→ **Extracted text**

Cheruto is one among many health practitioners who have, at one time or another, contributed to the ‘mutation’ of the outlawed FGM that was traditionally done in the village setting. She is now actively involved in helping young girls experience an alternative rite of passage.

But even with this safer, non-mutilating method of helping girls transition into women, Cheruto notes that FGM remains rampant in pastoral as well marginalised areas despite stringent Government measures.

She says she felt compelled to stop when she realised how many girls were being forced to drop out of school after the cut.

“There were so many girls being married off at a tender age and facing bleak futures that I just had to stop playing any role in FGM,” she says.

Peris Sogome from Kerio Valley in Elgeyo Marakwet County will never forget the day she had to face the cut. That was in 1977.

Sogome, 55, says despite coming from a religious background, she still had to experience a very difficult three months of healing after the cut.

The mother of four says while she was still in seclusion to heal, 12 suitors had already asked to marry her.

“When I was in the ‘camp’ I received letters from the suitors each congratulating me for successfully going through the rite of passage and spelling out their plans for marriage,” she adds.

→ **Available data**
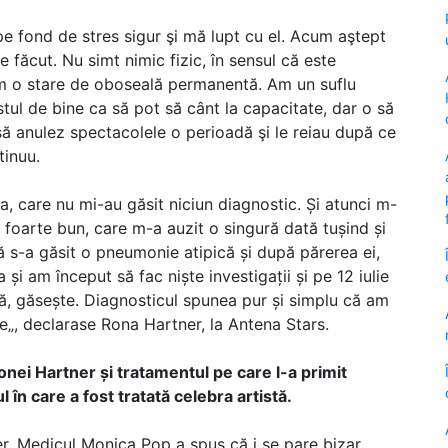
pe fond de stres sigur şi mă lupt cu el. Acum aştept
e făcut. Nu simt nimic fizic, în sensul că este
 am o stare de oboseală permanentă. Am un suflu
stul de bine ca să pot să cânt la capacitate, dar o să
ă anulez spectacolele o perioadă şi le reiau după ce
tinuu.
a, care nu mi-au găsit niciun diagnostic. Și atunci m-
oarte bun, care m-a auzit o singură dată tușind și
că s-a găsit o pneumonie atipică și după părerea ei,
i am început să fac niște investigații și pe 12 iulie
tă, găsește. Diagnosticul spunea pur și simplu că am
e„, declarase Rona Hartner, la Antena Stars.
nei Hartner și tratamentul pe care l-a primit
l în care a fost tratată celebra artistă.
. Medicul Monica Pop a spus că i se pare bizar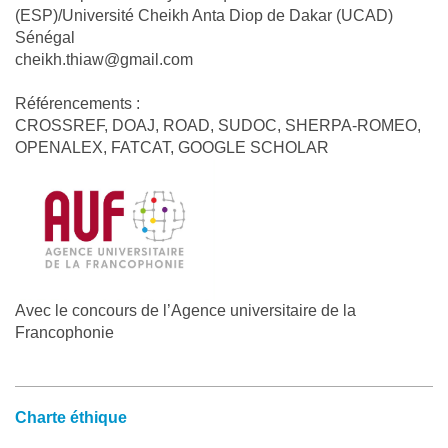
(ESP)/Université Cheikh Anta Diop de Dakar (UCAD)
Sénégal
cheikh.thiaw@gmail.com
Référencements :
CROSSREF, DOAJ, ROAD, SUDOC, SHERPA-ROMEO,
OPENALEX, FATCAT, GOOGLE SCHOLAR
Avec le concours de l’Agence universitaire de la
Francophonie
Charte éthique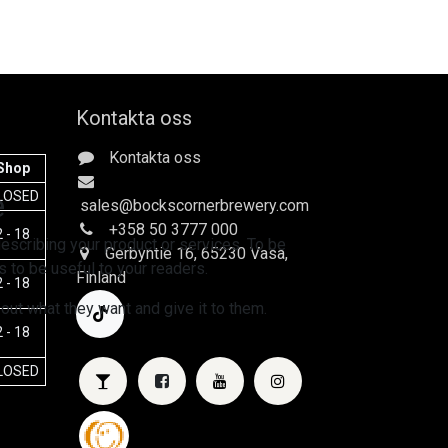
Kontakta oss
Kontakta oss
Shop
e
LOSED
sales
@bockscornerbrewery.com
+358 50 3777 000
 - 18
escribing your product or services. To be
Gerbyntie 16
, 65230 Vasa,
 to be useful to your readers.
Finland
 - 18
 out what they want and give it to them.
 - 18
LOSED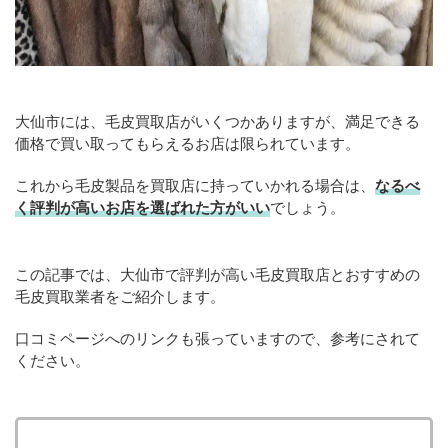
大仙市には、毛皮買取店がいくつかありますが、満足できる
価格で買い取ってもらえるお店は限られています。
これから毛皮製品を買取店に持っていかれる場合は、
なるべ
く評判が高いお店を選ばれた方がいい
でしょう。
この記事では、大仙市で評判が高い毛皮買取店とおすすめの
毛皮買取業者をご紹介します。
口コミページへのリンクも張っていますので、参考にされて
ください。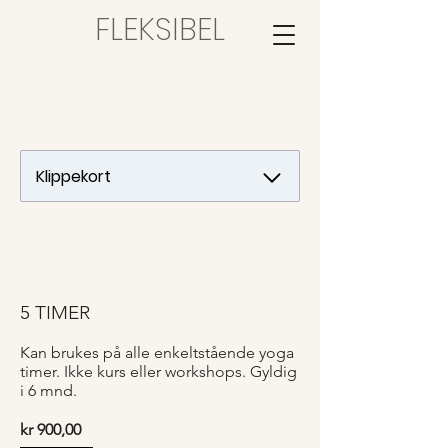
FLEKSIBEL
5 TIMER
Kan brukes på alle enkeltstående yoga
timer. Ikke kurs eller workshops. Gyldig
i 6 mnd.
kr 900,00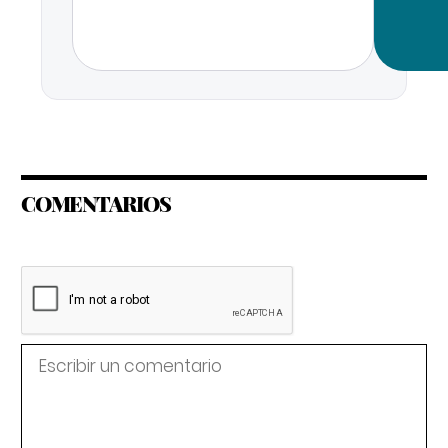
COMENTARIOS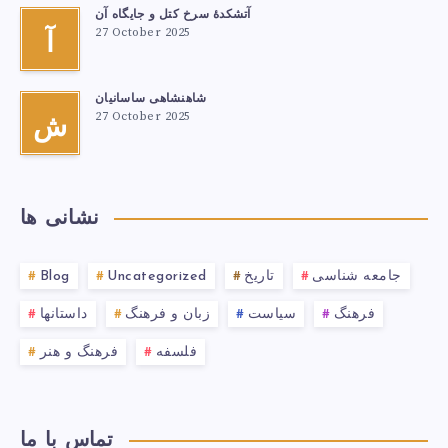
آتشكدهٔ سرخ‌ کتل و جایگاه آن
27 October 2025
آ
شاهنشاهی ساسانیان
27 October 2025
ش
نشانی ها
جامعه شناسی
تاریخ
Uncategorized
Blog
فرهنگ
سیاست
زبان و فرهنگ
داستانها
فلسفه
فرهنگ و هنر
تماس با ما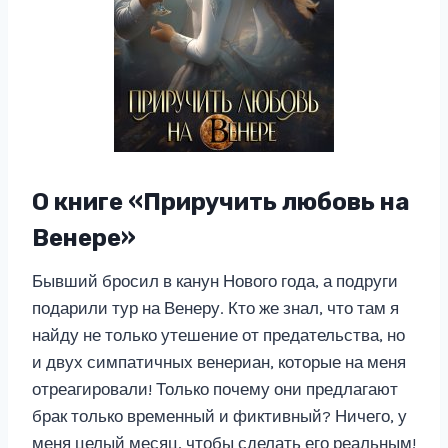
О книге «Приручить любовь на
Венере»
Бывший бросил в канун Нового года, а подруги
подарили тур на Венеру. Кто же знал, что там я
найду не только утешение от предательства, но
и двух симпатичных венериан, которые на меня
отреагировали! Только почему они предлагают
брак только временный и фиктивный? Ничего, у
меня целый месяц, чтобы сделать его реальным!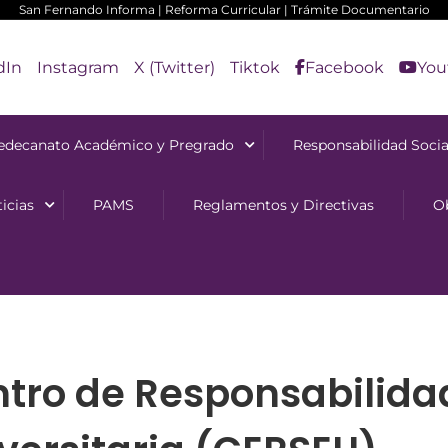
San Fernando Informa
|
Reforma Curricular
|
Trámite Documentario
dIn
Instagram
X (Twitter)
Tiktok
Facebook
You
edecanato Académico y Pregrado
Responsabilidad Socia
icias
PAMS
Reglamentos y Directivas
O
tro de Responsabilidad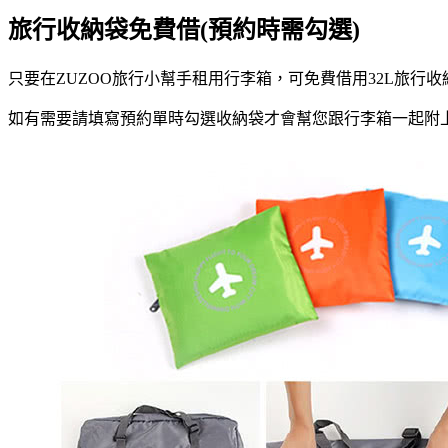
旅行收納袋免費借(預約時需勾選)
只要在ZUZOO旅行小幫手租用行李箱，可免費借用32L旅行
如有需要請填寫預約單時勾選收納袋才會幫您跟行李箱一起附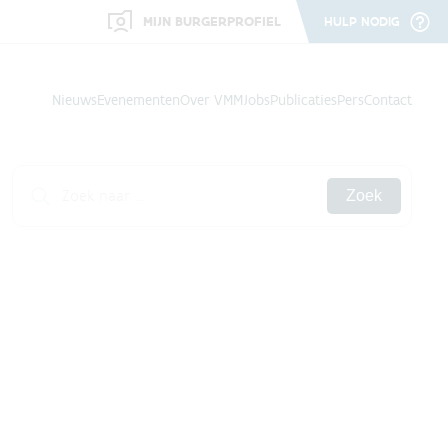
MIJN BURGERPROFIEL
HULP NODIG
Nieuws
Evenementen
Over VMM
Jobs
Publicaties
Pers
Contact
Zoek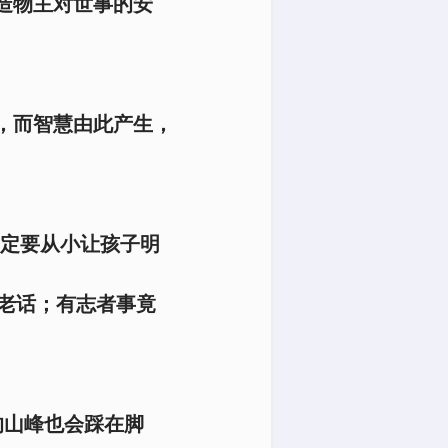
造物主对世事的安
，而智慧由此产生，
一定要从小让孩子明
老话；有志者事竟
的山峰也会踩在脚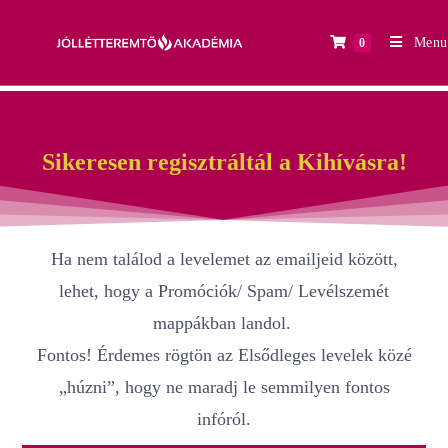
Menu
0
Sikeresen regisztráltál a Kihívásra!
Ha nem találod a levelemet az emailjeid között,
lehet, hogy a Promóciók/ Spam/ Levélszemét
mappákban landol.
Fontos! Érdemes rögtön az Elsődleges levelek közé
„húzni”, hogy ne maradj le semmilyen fontos
infóról.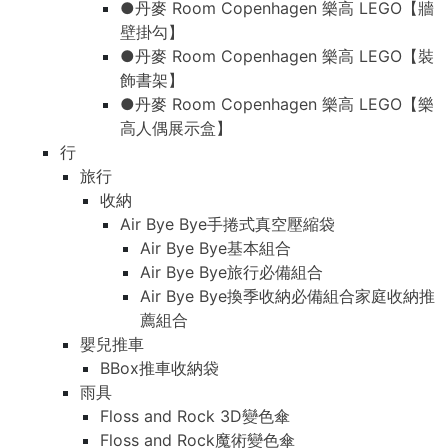
●丹麥 Room Copenhagen 樂高 LEGO【牆
壁掛勾】
●丹麥 Room Copenhagen 樂高 LEGO【裝
飾書架】
●丹麥 Room Copenhagen 樂高 LEGO【樂
高人偶展示盒】
行
旅行
收納
Air Bye Bye手捲式真空壓縮袋
Air Bye Bye基本組合
Air Bye Bye旅行必備組合
Air Bye Bye換季收納必備組合家庭收納推
薦組合
嬰兒推車
BBox推車收納袋
雨具
Floss and Rock 3D變色傘
Floss and Rock魔術變色傘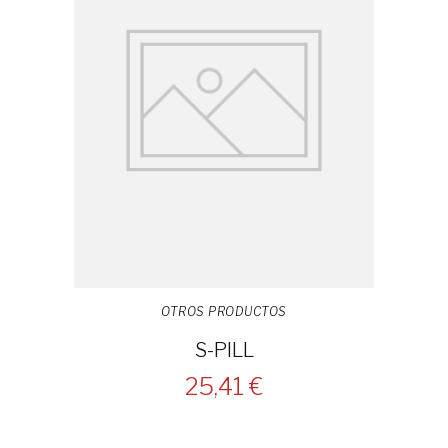
OTROS PRODUCTOS
S-PILL
25,41 €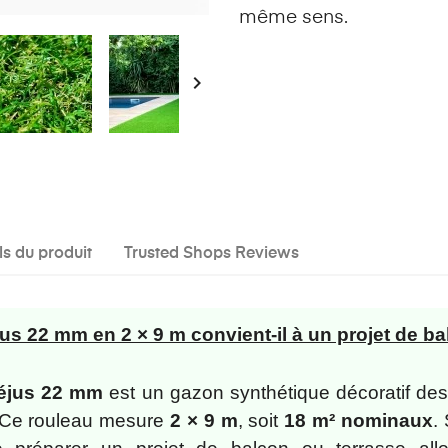
même sens.

ls du produit
Trusted Shops Reviews
us 22 mm en 2 × 9 m convient-il à un projet de ba
réjus 22 mm
est un gazon synthétique décoratif de
 Ce rouleau mesure
2 × 9 m
, soit
18 m² nominaux
.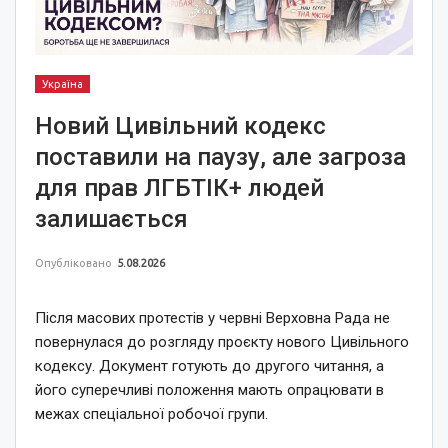
Україна
Новий Цивільний кодекс
поставили на паузу, але загроза
для прав ЛГБТІК+ людей
залишається
Опубліковано
5.08.2026
Після масових протестів у червні Верховна Рада не
повернулася до розгляду проєкту нового Цивільного
кодексу. Документ готують до другого читання, а
його суперечливі положення мають опрацювати в
межах спеціальної робочої групи.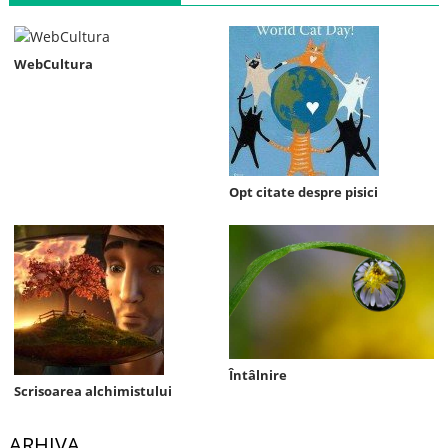
WebCultura
Opt citate despre pisici
Întâlnire
Scrisoarea alchimistului
ARHIVA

→ **Problems to work on**
1 – Answer these questions on the article about FGM:
(a) What did Cheruto realize that made her feel compelled to stop?
(b) In what year did Peris Sogome face the cut?
(c) How many suitors had asked to marry Sogome while she was in seclusion?
2 – Go on with the article about FGM, picking up after its last sentence.
You won't need the lines for any of this.

→ **Exercise responses**
1 –
(a) She realized how many girls were being forced to drop out of school after the cut.
(b) 1977.
(c) 12.

2 –
Sogome says she was married off at 18 years to one of the suitors, a young man, and could no longer continue with school as they started a family.

In 2003, she was trained as a counsellor in the alternative rite of passage programme, which does not involve the cut.

Dialogue, not force

“I realised I could make a difference to the younger generation by advising them about the new way of transitioning into women minus the pain and likely dangers of FGM. And I am grateful that all my children were spared the cut,” she notes.

Sogome, who is currently the regional co-ordinator of ‘Tumdo Ne Leel’ (alternative rite of passage) in the North Rift insists the vice continues due to the Government’s failure to engage communities in talks instead of using force.

Last year, police attempts to rescue 31 girls who were forcefully circumcised in Tinyar and Kapkabutwo in Marakwet East and Elgeyo Marakwet counties were thwarted when local residents turned hostile.

The police were unable to access Chugor sub-location where the girls were living in seclusion after the cut because villagers threw rocks at them from the hills.

“We feared for the safety of our officers because the locals had surrounded the villages where the girls were from vantage positions. They threw stones and others threatened to roll down rocks,” said Hussein Alaso, the area Deputy County Commissioner.

Despite Government officials receiving the names of 17 people who facilitated the circumcision and protection of the girls, no arrests were made.

“The fear of being cursed for revealing details of FGM has always been a challenge. This makes it hard for the victims and circumcisors to be arraigned in court,” says Sogome.

She adds that the reason why the outlawed practice has taken so long to eradicate lies in outdated perceptions.

“Those women who did not face the cut when they were young will eventually be forced to when they are mothers and their sons want to get circumcised. They (mothers) are told they will not be in any position to receive a special ceremonial herb known as ‘sinendet’,” she says.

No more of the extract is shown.